La ciudad y lo urbano construyen maneras de ser y parecer, que para el caso de Colombia, devienen opuestas al campo, a lo rural, lo que ha facilitado el rechazo hacia los proyectos de vida de campesinos, afrocolombianos e indígenas, convertidos de tiempo atrás en ciudadanos disonantes[2] e incómodos para el modelo de sociedad, Estado y mercado que defienden unas reducidas élites mestizas y ‘blancas’. De allí que el desplazamiento y la desaparición física y cultural de dichas comunidades, se advierta como un objetivo estratégico para los agentes políticos, sociales y económicos que han aupado, desde diversos sectores, la prolongación del conflicto armado y claro está, el financiamiento de los actores armados que siguen la línea ideológica planteada por la élite “blanca”, que no acepta como iguales a los campesinos, afros e indígenas.
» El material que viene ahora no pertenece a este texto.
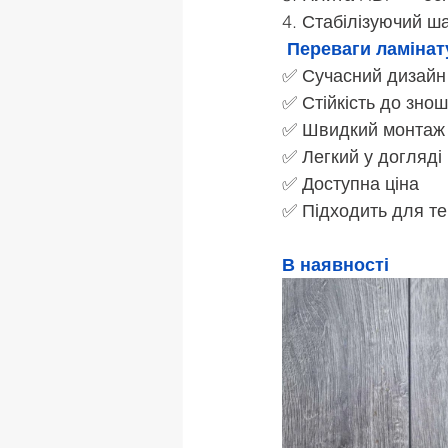
4. Стабілізуючий ш
Переваги ламінат
✅ Сучасний дизайн
✅ Стійкість до зно
✅ Швидкий монтаж
✅ Легкий у догляді
✅ Доступна ціна
✅ Підходить для те
В наявності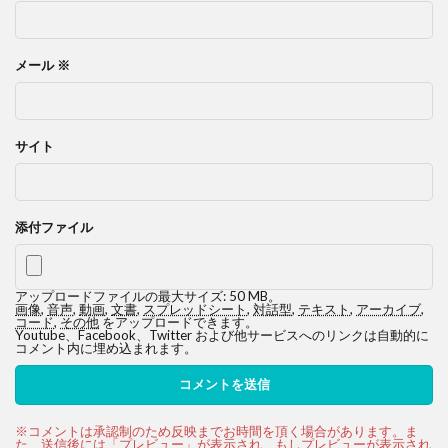
メール
※
サイト
添付ファイル
アップロードファイルの最大サイズ: 50 MB。
画像
,
音声
,
動画
,
文書
,
スプレッドシート
,
対話型
,
テキスト
,
アーカイブ
,
コード
,
その他
をアップロードできます。
Youtube、Facebook、Twitter および他サービスへのリンクは自動的に
コメント内に埋め込まれます。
Es decir, la guerra interna colombiana y sus actores, cuyo escenario natural ha sido lo rural, y los conflictos sociales y culturales que se manifiestan en territorios urbanos, esto es, en las ciudades capitales, devienen acompañados por la animosidad étnica hacia los indígenas, afros y campesinos, que las élites de poder, han alimentado a través de la promoción de una cultura dominante y hegemónica que ha excluido a las señaladas comunidades. Hay que insistir en que esa élite, considerada ‘blanca’, viene desconociendo sus propios procesos de mestizaje, circunstancia esta que les facilita tomar distancia de aquellos que simplemente, no comparten un mismo color de piel y un linaje que de forma natural legitima su poder. La animadversión, en particular, contra los indígenas, y contra lo indígena, se explica por el sentido consustancial que sus proyectos de vida plantean con la Naturaleza y por supuesto, por la recuperación de territorios ancestrales, en manos de latifundistas y hacendados.

Es necesario establecer conexiones entre un progresivo, constante y desordenado desarrollo urbano y la debilidad manifiesta del Estado para consolidarse como un orden eficaz y legítimo en territorios rurales, en donde sobreviven esos ciudadanos disonantes. De igual manera, hay que conectar el fenómeno paramilitar y el desplazamiento forzado provocado por las fuerzas paramilitares, con la élite mestiza y ‘blanca’, que asociada a relaciones y esquemas de poder citadino, presionan la salida de afros, campesinos e indígenas de sus territorios rurales, con el claro propósito de transformarlos identitariamente, a través de la entronización del discurso de lo urbano y claro está, de ocupar sus territorios colectivos para el desarrollo de la mega minería, ganadería extensiva, proyectos agroindustriales y turísticos.

Así entonces, hoy parece más fácil ponerle fin al conflicto armado, desde una perspectiva de paz económica, que a los conflictos interétnicos que una élite de poder, aupó y consolidó, a través de las dinámicas de un conflicto armado interno que no logró alcanzar el carácter nacional y que de manera exclusiva tuvo su desarrollo en el campo y las selvas de Colombia.